でも、本当はこの3年目の講義が、一番興味深いところかもしれません。1年目、2年目は哲学上の「自然」概念の史的変遷をたどり直すという趣旨で、デカルトからカントへの概念的継承の話が続きます。でも、最近の個人的関心からすれば、やはり、ユクスキュルの環世界やドリーシュのエンテレヒー論などの話が出てくる2年目の後半とかが、とても面白いです。そして3年目には、生命の存在論、とりわけ個体発生論に関わる、現象学的な存在論の話になっていきます。

ここが真骨頂という感じなのですが、残念ながら講義の詳細は復元されていないし、著者の言わんとするところも、どこか抽象的かつ独特な用語法で語られている印象もあって、大まかな枠組みの説明しかなく、明確にはわからないままです。

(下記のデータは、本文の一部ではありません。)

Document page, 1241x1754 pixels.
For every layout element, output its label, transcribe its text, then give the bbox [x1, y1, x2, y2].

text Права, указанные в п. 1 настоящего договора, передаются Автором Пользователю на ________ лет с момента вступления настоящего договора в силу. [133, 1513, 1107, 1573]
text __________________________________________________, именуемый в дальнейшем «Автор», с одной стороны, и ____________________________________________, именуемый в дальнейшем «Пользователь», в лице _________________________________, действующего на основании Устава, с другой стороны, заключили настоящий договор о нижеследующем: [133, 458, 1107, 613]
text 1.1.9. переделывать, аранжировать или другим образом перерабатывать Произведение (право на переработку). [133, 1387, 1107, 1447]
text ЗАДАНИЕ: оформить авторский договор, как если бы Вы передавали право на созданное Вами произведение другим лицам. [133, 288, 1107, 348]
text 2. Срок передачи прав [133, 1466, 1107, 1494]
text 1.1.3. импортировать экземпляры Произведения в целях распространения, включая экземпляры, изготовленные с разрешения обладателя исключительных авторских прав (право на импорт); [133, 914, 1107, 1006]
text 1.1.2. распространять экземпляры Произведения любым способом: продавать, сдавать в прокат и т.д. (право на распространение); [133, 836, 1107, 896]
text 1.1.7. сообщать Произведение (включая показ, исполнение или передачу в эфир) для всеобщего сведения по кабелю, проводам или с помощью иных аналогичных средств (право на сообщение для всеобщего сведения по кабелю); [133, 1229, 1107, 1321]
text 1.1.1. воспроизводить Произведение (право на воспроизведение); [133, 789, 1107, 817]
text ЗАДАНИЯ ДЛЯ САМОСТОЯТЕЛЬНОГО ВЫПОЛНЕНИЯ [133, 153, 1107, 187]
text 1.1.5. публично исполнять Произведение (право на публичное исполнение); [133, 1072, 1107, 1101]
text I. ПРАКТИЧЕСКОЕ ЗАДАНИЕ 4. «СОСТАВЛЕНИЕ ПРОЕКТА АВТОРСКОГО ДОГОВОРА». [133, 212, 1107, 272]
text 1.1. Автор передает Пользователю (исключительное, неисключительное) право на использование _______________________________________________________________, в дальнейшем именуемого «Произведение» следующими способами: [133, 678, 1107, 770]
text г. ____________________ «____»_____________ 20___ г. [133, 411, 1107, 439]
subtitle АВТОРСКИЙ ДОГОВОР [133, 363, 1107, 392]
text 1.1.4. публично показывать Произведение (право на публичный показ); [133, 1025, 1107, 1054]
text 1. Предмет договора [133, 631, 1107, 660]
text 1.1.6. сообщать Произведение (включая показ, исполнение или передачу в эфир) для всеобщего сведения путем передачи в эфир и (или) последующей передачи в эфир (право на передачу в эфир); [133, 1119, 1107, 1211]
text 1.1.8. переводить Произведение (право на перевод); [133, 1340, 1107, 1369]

でもまあ、これは致し方ないところ。講義もここで完結したわけではないようですし、後期というか、晩年あたりのメルロー=ポンティについて、もう少し見てみたいようにも思えます。もちろん、フロイトのリビドー論への言及とか、主体と対象の「はざま」の問題とか、当時の思想的潮流の中で展開される、どこかわかりにくい記述を、今風に組み替えていくような作業も必要かもしれません。